Boundary Waters, Trip Reports, BWCA, Stories

3 Nights on Cummings - 2017
by treehorn

Trip Type: Paddling Canoe
Entry Date: 07/15/2017
Entry & Exit Point: Crab Lake and Cummings from Burntside Lake (EP 4)
Number of Days: 5
Group Size: 6
Day 5 of 5
Tuesday, July 18, 2017

Pack up camp and get out of the woods day. We traveled back the same way we came. Ended up on Crab Lake with too much time to spare before our arranged meeting time with the outfitter back on Burntside. So we squatted in a camp and killed some time playing stick & rock baseball and resting up for the long portage back.

The portage definitely did not get shorter, but we got through it and back over to Burntside with all our gear in perfect timing for the outfitter to meet us. They brought some cold sodas for us and ferried us back across Burntside.

Back at their shop we unpacked and returned everything we had borrowed. We had hotel rooms waiting for us in Duluth so we saved the showering for there.

We headed to Duluth and enjoyed some excellent food at Canal Park Brewing, then hit a few other Canal Park spots throughout the evening.

In the morning we parted ways, with the two Milwaukee guys heading that way, and the rest of us in one car to the Twin Cities.

All in all, it was really a phenomenal trip. The weather cooperated and even provided us with a great story about being stranded without rain gear. Fishing was so-so, but we have been known to strike almost completely out, so it was much better than that.

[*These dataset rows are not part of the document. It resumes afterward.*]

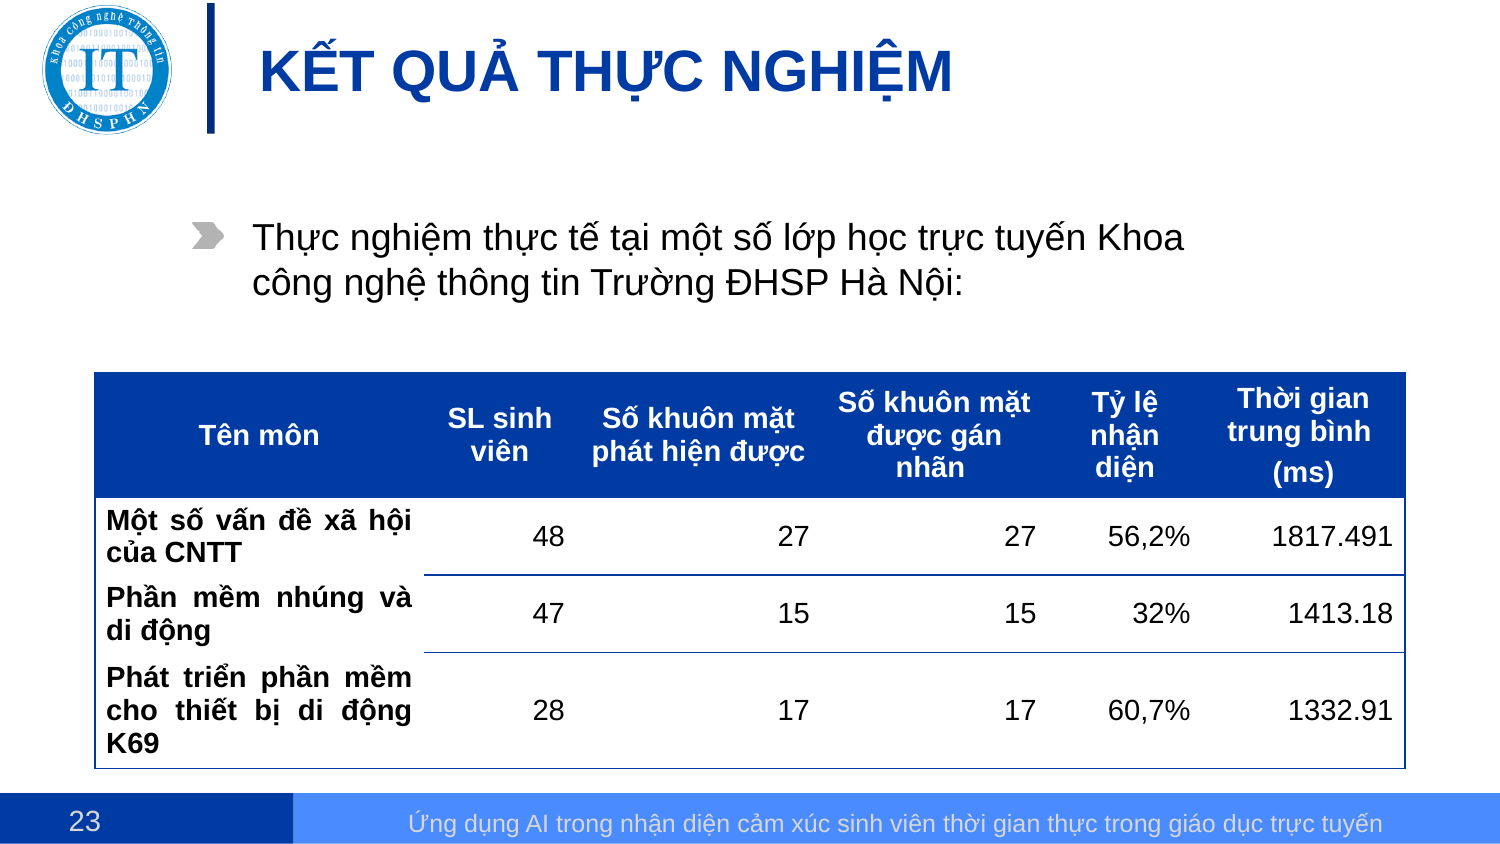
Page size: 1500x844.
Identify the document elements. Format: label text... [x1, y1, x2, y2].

table_header Thời gian trung bình (ms) [1202, 373, 1404, 497]
table_cell 15 [821, 576, 1048, 652]
table_cell 32% [1048, 576, 1202, 652]
table_cell 17 [821, 653, 1048, 768]
table_cell 28 [424, 653, 576, 768]
table_cell 56,2% [1048, 498, 1202, 574]
text_box Thực nghiệm thực tế tại một số lớp học trực tuyến Khoa công nghệ thông tin Trường ĐHSP Hà Nội: [177, 205, 1274, 311]
table_header Số khuôn mặt được gán nhãn [821, 373, 1048, 497]
text_box [205, 1, 217, 136]
table_header Số khuôn mặt phát hiện được [576, 373, 821, 497]
table_cell Phát triển phần mềm cho thiết bị di động K69 [96, 652, 424, 768]
table_cell 1413.18 [1202, 576, 1404, 652]
table_cell Phần mềm nhúng và di động [96, 575, 424, 652]
table_cell Một số vấn đề xã hội của CNTT [96, 498, 424, 575]
table_cell 48 [424, 498, 576, 574]
table_cell 15 [576, 576, 821, 652]
table_cell 17 [576, 653, 821, 768]
title KẾT QUẢ THỰC NGHIỆM [244, 17, 1360, 123]
picture [192, 222, 224, 249]
table_header Tên môn [96, 373, 424, 498]
table_header Tỷ lệ nhận diện [1048, 373, 1202, 497]
table_cell 1332.91 [1202, 653, 1404, 768]
table_cell 1817.491 [1202, 498, 1404, 574]
table_cell 27 [576, 498, 821, 574]
table_header SL sinh viên [424, 373, 576, 497]
table_cell 60,7% [1048, 653, 1202, 768]
table_cell 27 [821, 498, 1048, 574]
table_cell 47 [424, 576, 576, 652]
picture [37, 0, 178, 141]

When I mentioned at the top of this report the "weird circumstances" that led to me being in the Twin Cities leading up to the trip, what I was alluding to was the very unexpected death of my brother and best friend at age 41, just a couple weeks earlier. He died on July 2, and his funeral was just a week before we were supposed to head up for this trip. Although he was not planning to join us on this particular trip, he had done it with us in previous years, and loved the woods and camaraderie as we all do.

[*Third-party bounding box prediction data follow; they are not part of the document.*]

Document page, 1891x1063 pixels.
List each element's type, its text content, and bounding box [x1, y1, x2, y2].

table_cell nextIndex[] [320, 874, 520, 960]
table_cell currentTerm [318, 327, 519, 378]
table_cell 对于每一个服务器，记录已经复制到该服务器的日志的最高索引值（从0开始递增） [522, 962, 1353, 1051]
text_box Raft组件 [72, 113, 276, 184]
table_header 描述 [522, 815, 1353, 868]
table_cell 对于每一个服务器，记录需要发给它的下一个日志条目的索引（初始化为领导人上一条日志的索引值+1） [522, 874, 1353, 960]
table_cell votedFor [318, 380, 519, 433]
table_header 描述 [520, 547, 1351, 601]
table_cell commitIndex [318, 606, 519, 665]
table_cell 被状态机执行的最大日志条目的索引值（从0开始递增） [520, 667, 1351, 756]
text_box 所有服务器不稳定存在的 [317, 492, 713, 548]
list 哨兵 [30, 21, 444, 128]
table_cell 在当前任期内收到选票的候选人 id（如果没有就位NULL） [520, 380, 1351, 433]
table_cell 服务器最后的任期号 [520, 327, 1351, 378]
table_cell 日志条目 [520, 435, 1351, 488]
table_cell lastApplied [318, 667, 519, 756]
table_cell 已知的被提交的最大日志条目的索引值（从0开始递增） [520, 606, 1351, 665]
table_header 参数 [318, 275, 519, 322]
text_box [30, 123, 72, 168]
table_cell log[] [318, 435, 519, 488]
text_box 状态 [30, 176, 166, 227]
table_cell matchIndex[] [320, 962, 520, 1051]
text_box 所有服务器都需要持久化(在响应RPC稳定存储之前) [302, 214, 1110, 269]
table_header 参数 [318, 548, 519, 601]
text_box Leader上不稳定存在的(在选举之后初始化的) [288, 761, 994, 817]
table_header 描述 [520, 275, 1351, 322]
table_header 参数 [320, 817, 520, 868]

So it was a very rough period of time, planning a funeral and getting through all that, but having this trip just around the corner. But my trip partners were some of his best friends, and I was determined to still make it happen. They all agreed, and my work and family helped accommodate me so that I could still get away.

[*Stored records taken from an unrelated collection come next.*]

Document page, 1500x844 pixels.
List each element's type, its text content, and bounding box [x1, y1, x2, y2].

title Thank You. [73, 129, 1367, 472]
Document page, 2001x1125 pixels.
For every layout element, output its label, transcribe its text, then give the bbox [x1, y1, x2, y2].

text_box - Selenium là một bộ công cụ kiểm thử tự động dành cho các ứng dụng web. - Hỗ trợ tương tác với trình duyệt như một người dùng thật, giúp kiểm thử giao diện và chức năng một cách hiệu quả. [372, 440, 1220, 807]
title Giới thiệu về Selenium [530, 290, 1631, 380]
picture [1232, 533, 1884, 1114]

It was very cathartic, and emotional at times, but I can't think of a better way to try to put something like that in perspective, reflect, and begin the healing process. I'm so grateful to have been able to take this trip, with several of my brother's closest friends. The stories about him are one of a kind, and telling them is the best way I know of to bring him back with us for those periods of time.